There is massive press coverage of the show, I have never given more inter views in my life, I feel like I’m on the front line of a massive culture war, and the strain is too much, and my heart gives way, and I collapse on stage on the very last performance of the run.
And it could have ended there…
But I recover, and the play is hugely successful, and that opens doors for the Brazilian production which opens in the Londrina theatre festival that September.
There’s a massive campaign of hatred on social media, mostly organised by the Christian churches. Legal attempts to prevent the performance. Death threats. At the last minute the company are forced to change the venue. They organise a candlelit procession from the old venue to the new one.

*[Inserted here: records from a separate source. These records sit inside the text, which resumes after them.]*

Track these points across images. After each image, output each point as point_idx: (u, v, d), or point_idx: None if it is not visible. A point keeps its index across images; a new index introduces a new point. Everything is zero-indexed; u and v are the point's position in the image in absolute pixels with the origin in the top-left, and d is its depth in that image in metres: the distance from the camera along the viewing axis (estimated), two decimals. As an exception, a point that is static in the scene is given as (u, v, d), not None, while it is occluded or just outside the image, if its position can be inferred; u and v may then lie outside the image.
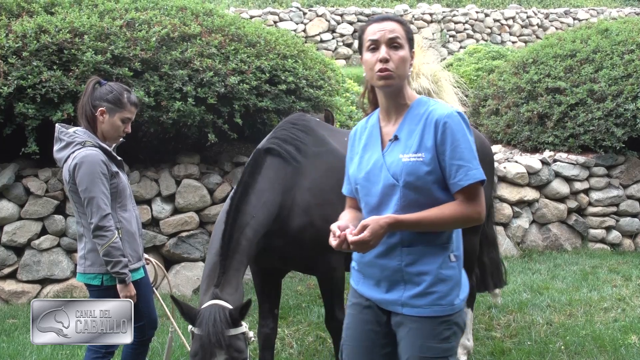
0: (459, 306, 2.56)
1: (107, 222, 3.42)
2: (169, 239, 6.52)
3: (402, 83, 2.54)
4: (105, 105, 3.57)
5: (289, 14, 16.63)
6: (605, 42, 8.50)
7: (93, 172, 3.41)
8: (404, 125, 2.56)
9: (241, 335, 3.09)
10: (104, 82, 3.64)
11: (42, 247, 6.16)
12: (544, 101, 8.25)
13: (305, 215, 3.83)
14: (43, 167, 6.21)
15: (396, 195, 2.51)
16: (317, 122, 4.36)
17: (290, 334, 5.31)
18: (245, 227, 3.52)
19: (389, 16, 2.60)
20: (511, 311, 5.75)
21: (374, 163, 2.60)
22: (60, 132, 3.59)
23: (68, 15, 6.12)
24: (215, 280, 3.30)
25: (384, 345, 2.68)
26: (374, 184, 2.59)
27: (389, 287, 2.58)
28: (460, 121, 2.48)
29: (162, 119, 5.83)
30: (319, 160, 3.99)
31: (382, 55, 2.47)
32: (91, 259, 3.54)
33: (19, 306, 6.01)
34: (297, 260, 4.06)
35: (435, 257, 2.52)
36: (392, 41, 2.50)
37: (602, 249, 7.94)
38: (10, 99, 5.51)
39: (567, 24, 19.11)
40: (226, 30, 6.71)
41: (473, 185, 2.45)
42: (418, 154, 2.47)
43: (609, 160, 8.04)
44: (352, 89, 10.95)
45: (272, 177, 3.76)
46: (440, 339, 2.52)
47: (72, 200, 3.56)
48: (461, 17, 18.20)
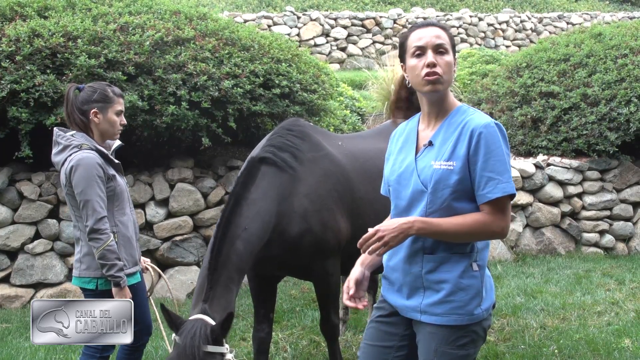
0: (480, 316, 2.53)
1: (103, 225, 3.41)
2: (163, 243, 6.51)
3: (447, 87, 2.55)
4: (95, 106, 3.55)
5: (283, 18, 16.63)
6: (598, 46, 8.53)
7: (89, 175, 3.40)
8: (440, 132, 2.56)
9: (219, 355, 3.06)
10: (82, 86, 3.63)
11: (35, 251, 6.14)
12: (537, 105, 8.27)
13: (304, 222, 3.81)
14: (36, 171, 6.19)
15: (424, 201, 2.51)
16: (312, 127, 4.35)
17: (284, 338, 5.31)
18: (235, 240, 3.48)
19: (432, 22, 2.59)
20: (505, 315, 5.76)
21: (406, 167, 2.61)
22: (58, 136, 3.58)
23: (61, 19, 6.12)
24: (203, 295, 3.29)
25: (399, 348, 2.69)
26: (404, 187, 2.60)
27: (409, 293, 2.58)
28: (496, 132, 2.46)
29: (155, 123, 5.82)
30: (315, 166, 3.97)
31: (430, 60, 2.47)
32: (87, 262, 3.53)
33: (12, 310, 5.99)
34: (294, 267, 4.05)
35: (456, 265, 2.50)
36: (438, 47, 2.50)
37: (595, 253, 7.96)
38: (4, 103, 5.50)
39: (561, 29, 19.16)
40: (220, 34, 6.71)
41: (501, 198, 2.43)
42: (450, 162, 2.47)
43: (603, 164, 8.06)
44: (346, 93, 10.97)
45: (266, 187, 3.73)
46: (457, 346, 2.52)
47: (69, 203, 3.55)
48: (455, 21, 18.23)
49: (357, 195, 4.09)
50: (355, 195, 4.09)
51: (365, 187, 4.14)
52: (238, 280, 3.52)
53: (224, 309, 3.27)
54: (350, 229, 4.03)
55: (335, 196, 3.99)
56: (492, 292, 2.64)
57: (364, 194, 4.12)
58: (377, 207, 3.88)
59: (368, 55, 16.81)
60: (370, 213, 4.04)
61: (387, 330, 2.71)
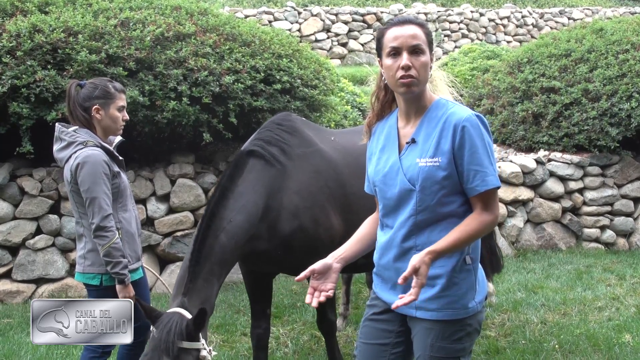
0: (474, 309, 2.54)
1: (109, 223, 3.42)
2: (164, 239, 6.51)
3: (423, 88, 2.53)
4: (96, 102, 3.56)
5: (284, 14, 16.61)
6: (600, 41, 8.51)
7: (95, 172, 3.41)
8: (421, 128, 2.53)
9: (194, 351, 3.06)
10: (83, 83, 3.63)
11: (36, 246, 6.15)
12: (538, 101, 8.26)
13: (295, 219, 3.78)
14: (37, 166, 6.20)
15: (413, 200, 2.50)
16: (304, 122, 4.30)
17: (285, 333, 5.32)
18: (220, 232, 3.46)
19: (409, 18, 2.54)
20: (505, 310, 5.77)
21: (390, 166, 2.58)
22: (60, 132, 3.57)
23: (62, 14, 6.11)
24: (183, 287, 3.28)
25: (395, 345, 2.68)
26: (390, 187, 2.57)
27: (404, 289, 2.54)
28: (479, 125, 2.45)
29: (156, 119, 5.82)
30: (306, 162, 3.93)
31: (405, 63, 2.43)
32: (91, 258, 3.54)
33: (13, 306, 6.00)
34: (288, 264, 4.01)
35: (450, 260, 2.49)
36: (414, 48, 2.45)
37: (596, 249, 7.96)
38: (5, 99, 5.50)
39: (562, 24, 19.13)
40: (221, 29, 6.70)
41: (490, 191, 2.45)
42: (435, 158, 2.45)
43: (604, 159, 8.06)
44: (347, 89, 10.95)
45: (253, 180, 3.70)
46: (452, 340, 2.52)
47: (73, 200, 3.55)
48: (456, 16, 18.21)
49: (349, 190, 4.04)
50: (348, 190, 4.04)
51: (358, 183, 4.06)
52: (220, 274, 3.49)
53: (202, 303, 3.26)
54: (343, 225, 3.99)
55: (327, 192, 3.95)
56: (484, 282, 2.64)
57: (356, 190, 4.04)
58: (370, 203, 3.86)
59: (369, 50, 16.79)
60: (363, 209, 3.98)
61: (382, 327, 2.70)
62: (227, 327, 5.46)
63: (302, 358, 4.87)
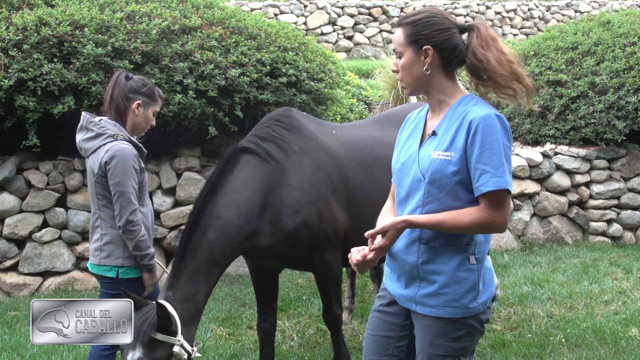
0: (475, 309, 2.52)
1: (136, 217, 3.47)
2: (170, 232, 6.52)
3: (414, 87, 2.60)
4: (141, 99, 3.59)
5: (290, 7, 16.60)
6: (606, 34, 8.47)
7: (126, 166, 3.45)
8: (443, 122, 2.55)
9: (167, 345, 3.10)
10: (130, 76, 3.64)
11: (43, 239, 6.17)
12: (545, 94, 8.23)
13: (298, 214, 3.76)
14: (44, 160, 6.21)
15: (421, 191, 2.51)
16: (305, 116, 4.27)
17: (291, 327, 5.33)
18: (207, 229, 3.45)
19: (399, 20, 2.62)
20: (512, 304, 5.76)
21: (409, 155, 2.61)
22: (88, 122, 3.57)
23: (68, 7, 6.12)
24: (168, 282, 3.31)
25: (400, 338, 2.70)
26: (405, 175, 2.60)
27: (407, 282, 2.58)
28: (496, 124, 2.42)
29: (162, 112, 5.81)
30: (306, 157, 3.90)
31: (392, 68, 2.62)
32: (108, 250, 3.55)
33: (20, 298, 6.02)
34: (293, 259, 4.02)
35: (453, 257, 2.49)
36: (395, 52, 2.59)
37: (602, 242, 7.94)
38: (11, 92, 5.51)
39: (569, 17, 19.06)
40: (227, 22, 6.69)
41: (496, 192, 2.40)
42: (448, 152, 2.46)
43: (610, 153, 8.03)
44: (353, 82, 10.95)
45: (246, 176, 3.67)
46: (452, 338, 2.52)
47: (95, 191, 3.55)
48: (462, 9, 18.16)
49: (352, 184, 4.03)
50: (351, 184, 4.03)
51: (360, 176, 4.08)
52: (210, 273, 3.47)
53: (186, 300, 3.28)
54: (347, 218, 4.00)
55: (330, 186, 3.93)
56: (491, 284, 2.62)
57: (359, 183, 4.06)
58: (374, 196, 3.83)
59: (375, 44, 16.77)
60: (367, 202, 3.99)
61: (388, 320, 2.72)
62: (233, 320, 5.48)
63: (307, 351, 4.88)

A group of pregnant women and women with small children turn up. The show is completely sold out, and they say they know they can’t get tickets: but they want to form a circle of protection around Renata.
And that’s the pattern for the next few years. Incredible hatred; massive love. Sold out shows and standing ovations. The play becomes a symbol of resistance against censorship and LGBT oppression.
“This play has completely changed my life”. I hear this over and over again on my visits to Brazil. “This play has made my life so much better”.
It transforms people’s understandings of trans representation; allows for the emergence of many other trans performers; and changes Brazilian theatre for ever.
And it does not end there. And won’t, ever.
That production has been seen in every Brazilian city. It’s also been to Glasgow for the play’s tenth anniversary celebrations, to Belfast and Berlin, and to Cape Verde in Africa.
The play has been translated into Spanish and performed in Argentina and Uruguay; and translated into German and performed online in the lockdown.
It’s had huge success in Australia; the Norwegian translation will open in September; and the Icelandic some time after that. And then the Italian…
As for me, I’ve performed it in churches and pubs and hotels and cafes and community centres, and even sometimes in theatres. It’s been the Christmas show in the Traverse, we’ve celebrated its anniversary in the Tron, I’ve performed in Brussels and in the City of God favela in Rio de Janeiro.
We used it to broadcast words of comfort in the first lockdown, broadcast it live from Augustine United Church, and made the show the basis of live online transmissions from St Mary’s cathedral in Edinburgh.
And what enabled all this global activity to happen was a grant from Made In Scotland.
It’s a huge honour and delight to be part of the scheme again with THE NOT SO UGLY DUCKLING - A PLAY FOR GROWN-UPS.
I don’t think there’ll be massive demonstrations of outraged Hans Christian Anderson devotees, or that there’ll be truckloads of armed police turning up to try to stop the performance… but in its own quiet way, it is a revolutionary play too.
The moral of all this is: never underestimate the power of a well directed grant.
And never underestimate the power of a play to change the world…
https://www.queenjesusproductions.com
https://www.madeinscotlandshowcase.com
Wonderful Jo!
I've seen JQH several times, either as a whole or in part. I've read from it myself, and I even quoted from it in the dissertation for my theology degree!
One of my favourite lines is: 'For inside us we all have a light. and it's maybe the very thing that we have been taught to be most ashamed of.' That speaks so clearly to my own experience.
Thank you Jo! xx
So poignant Jo. Your play and others (such as those produced by the 7:84 theatre company at the Citizen’s theatre in Glasgow) have had an immeasurable impact on me; have given me inner strength when facing adversity.